TSH: Thyroid Stimulating Hormone (TSH) is also called thyrotropin. The pituitary releases this hormone after the hypothalamus releases TRH (thyrotropin-releasing-hormone). This is the most common marker used to assess thyroid function and it is also the most sensitive. The TSH levels increase when the T4 levels drop, and the TSH falls when T4 levels increase. This is the only test performed in the traditional health care model as a means to screen the patient for thyroid disorders; this is because they are only concerned for screening the thyroid for hormone replacement and not optimal physiological function. A TSH test alone does not consider thyroid pituitary feedback loops, peripheral thyroid metabolism, or potential or active risk factors as identified by antibody testing. A high TSH with or without changes in T4 or T3 is diagnostic to determine hypothyroidism. If the thyroid is not making enough T4, the pituitary will pump out TSH to stimulate its production. A low TSH is used to determine hyperthyroid activity. If the thyroid is overactive such as in Grave’s disease, the antibodies bind to active thyrotropin(TSH) receptors on the thyroid cells and stimulate T4 production without the influence of TSH. Please note that some antibodies may inhibit thyroid function by inactivating instead of stimulating thyrotropin receptors. This is called an autoimmune hypothyroid. These patterns will demonstrate a hypothyroid pattern (elevated TSH) with elevated thyroid antibodies.

 

Laboratory Reference Range: 0.5 – 5.5 (varies from one lab to another)

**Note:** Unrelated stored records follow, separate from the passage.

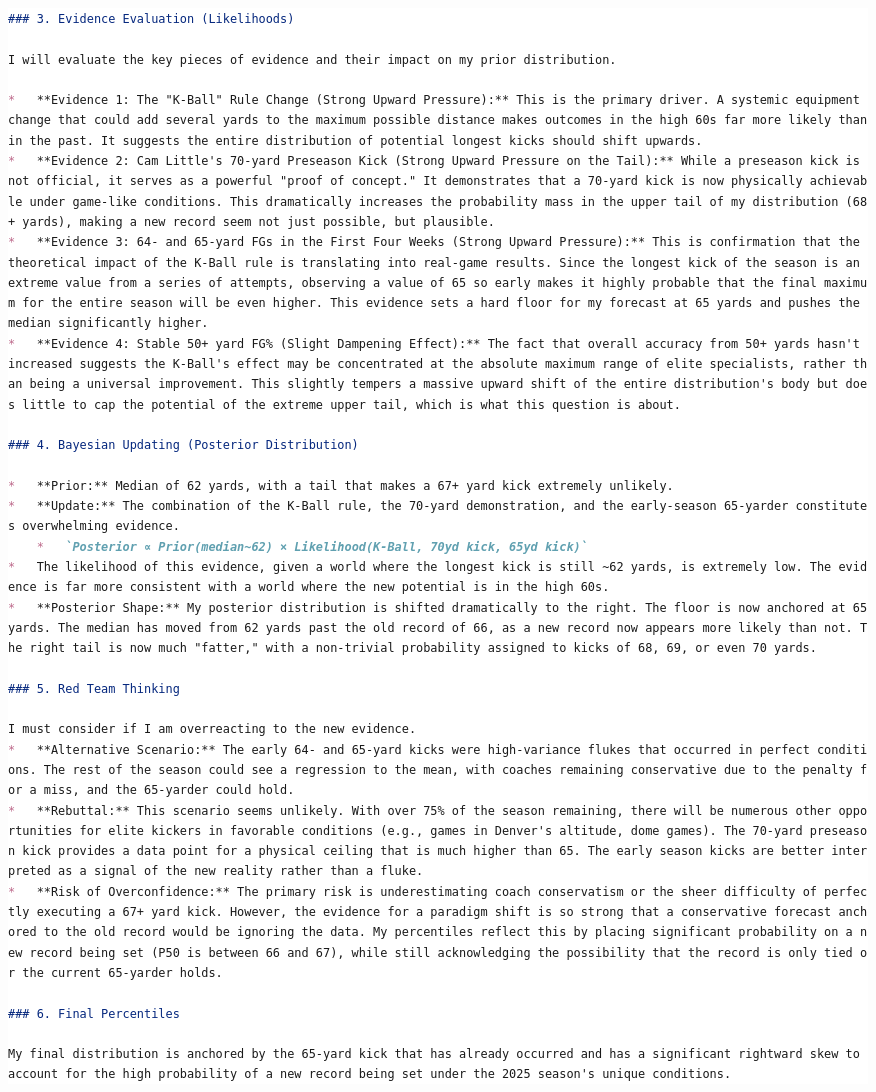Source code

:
 ```md
### 3. Evidence Evaluation (Likelihoods)

I will evaluate the key pieces of evidence and their impact on my prior distribution.

*   **Evidence 1: The "K-Ball" Rule Change (Strong Upward Pressure):** This is the primary driver. A systemic equipment change that could add several yards to the maximum possible distance makes outcomes in the high 60s far more likely than in the past. It suggests the entire distribution of potential longest kicks should shift upwards.
*   **Evidence 2: Cam Little's 70-yard Preseason Kick (Strong Upward Pressure on the Tail):** While a preseason kick is not official, it serves as a powerful "proof of concept." It demonstrates that a 70-yard kick is now physically achievable under game-like conditions. This dramatically increases the probability mass in the upper tail of my distribution (68+ yards), making a new record seem not just possible, but plausible.
*   **Evidence 3: 64- and 65-yard FGs in the First Four Weeks (Strong Upward Pressure):** This is confirmation that the theoretical impact of the K-Ball rule is translating into real-game results. Since the longest kick of the season is an extreme value from a series of attempts, observing a value of 65 so early makes it highly probable that the final maximum for the entire season will be even higher. This evidence sets a hard floor for my forecast at 65 yards and pushes the median significantly higher.
*   **Evidence 4: Stable 50+ yard FG% (Slight Dampening Effect):** The fact that overall accuracy from 50+ yards hasn't increased suggests the K-Ball's effect may be concentrated at the absolute maximum range of elite specialists, rather than being a universal improvement. This slightly tempers a massive upward shift of the entire distribution's body but does little to cap the potential of the extreme upper tail, which is what this question is about.

### 4. Bayesian Updating (Posterior Distribution)

*   **Prior:** Median of 62 yards, with a tail that makes a 67+ yard kick extremely unlikely.
*   **Update:** The combination of the K-Ball rule, the 70-yard demonstration, and the early-season 65-yarder constitutes overwhelming evidence.
    *   `Posterior ∝ Prior(median~62) × Likelihood(K-Ball, 70yd kick, 65yd kick)`
*   The likelihood of this evidence, given a world where the longest kick is still ~62 yards, is extremely low. The evidence is far more consistent with a world where the new potential is in the high 60s.
*   **Posterior Shape:** My posterior distribution is shifted dramatically to the right. The floor is now anchored at 65 yards. The median has moved from 62 yards past the old record of 66, as a new record now appears more likely than not. The right tail is now much "fatter," with a non-trivial probability assigned to kicks of 68, 69, or even 70 yards.

### 5. Red Team Thinking

I must consider if I am overreacting to the new evidence.
*   **Alternative Scenario:** The early 64- and 65-yard kicks were high-variance flukes that occurred in perfect conditions. The rest of the season could see a regression to the mean, with coaches remaining conservative due to the penalty for a miss, and the 65-yarder could hold.
*   **Rebuttal:** This scenario seems unlikely. With over 75% of the season remaining, there will be numerous other opportunities for elite kickers in favorable conditions (e.g., games in Denver's altitude, dome games). The 70-yard preseason kick provides a data point for a physical ceiling that is much higher than 65. The early season kicks are better interpreted as a signal of the new reality rather than a fluke.
*   **Risk of Overconfidence:** The primary risk is underestimating coach conservatism or the sheer difficulty of perfectly executing a 67+ yard kick. However, the evidence for a paradigm shift is so strong that a conservative forecast anchored to the old record would be ignoring the data. My percentiles reflect this by placing significant probability on a new record being set (P50 is between 66 and 67), while still acknowledging the possibility that the record is only tied or the current 65-yarder holds.

### 6. Final Percentiles

My final distribution is anchored by the 65-yard kick that has already occurred and has a significant rightward skew to account for the high probability of a new record being set under the 2025 season's unique conditions.

```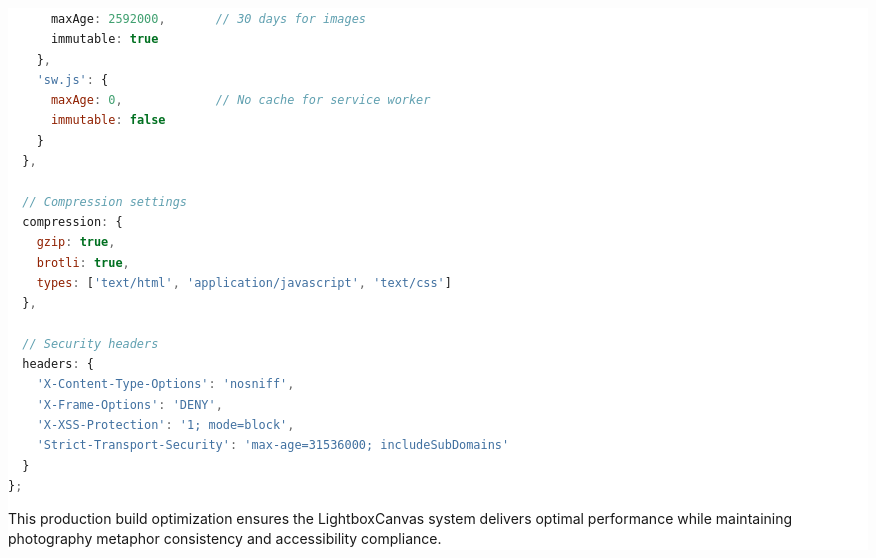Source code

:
 ```javascript
      maxAge: 2592000,       // 30 days for images
      immutable: true
    },
    'sw.js': {
      maxAge: 0,             // No cache for service worker
      immutable: false
    }
  },

  // Compression settings
  compression: {
    gzip: true,
    brotli: true,
    types: ['text/html', 'application/javascript', 'text/css']
  },

  // Security headers
  headers: {
    'X-Content-Type-Options': 'nosniff',
    'X-Frame-Options': 'DENY',
    'X-XSS-Protection': '1; mode=block',
    'Strict-Transport-Security': 'max-age=31536000; includeSubDomains'
  }
};
```

This production build optimization ensures the LightboxCanvas system delivers optimal performance while maintaining photography metaphor consistency and accessibility compliance.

Functional Reference Range: 1.5-3.5

 

Total Thyroxine (TT4): The TT4 test measures both bound and unbound thyroxine levels, therefore, it does not give the activity of T4 when measured alone. This test is best completed with a T3 uptake. The free thyroxine index (FT4) can be calculated by using the T3 uptake and demonstrating a level of T4 activity. Total T4 levels can be altered by many drugs.

 

Free Thyroxine Index: As stated earlier, the total thyroxine and T3 uptake must be used together to calculate the FT4. The index is measured by multiplying the TT4 levels by the T3 uptake levels. The result is the FT4 and it determines the amount of active T4 available. The impact of drugs, as will be discussed, will always impact T4 and resin T3 uptake levels in opposite directions due to its impact on binding sites. If the TT4 level is depressed, then the T3 uptake is high; if the TT4 is elevated, the resin uptake is low. Please note that even if you are taking drugs that may impact thyroid binding, the free thyroxine index should be within the normal range if your thyroid is functioning normally.

 

Free Thyroxine (FT4): The free thyroxine test is used to measure the amount of free or active T4 in the blood. All the factors such as drugs and physical conditions that may impact the TT4 do not impact the FT4. The level of T4 in the blood is high with hyperthyroidism or low with hypothyroidism. Please note that even a high TSH with normal T4 is enough to diagnose hypothyroidism. A rare pattern is an elevated T4 without hyperthyroidism, which may be related to a hereditary condition of thyroid resistance. Elevated Free T4 may also be caused by patients taking heprin or by an acute illness that my briefly cause the binding protein levels to suddenly fall. If an illness becomes severe and chronic, it may decrease the FT4 levels but it is not a thyroid disease.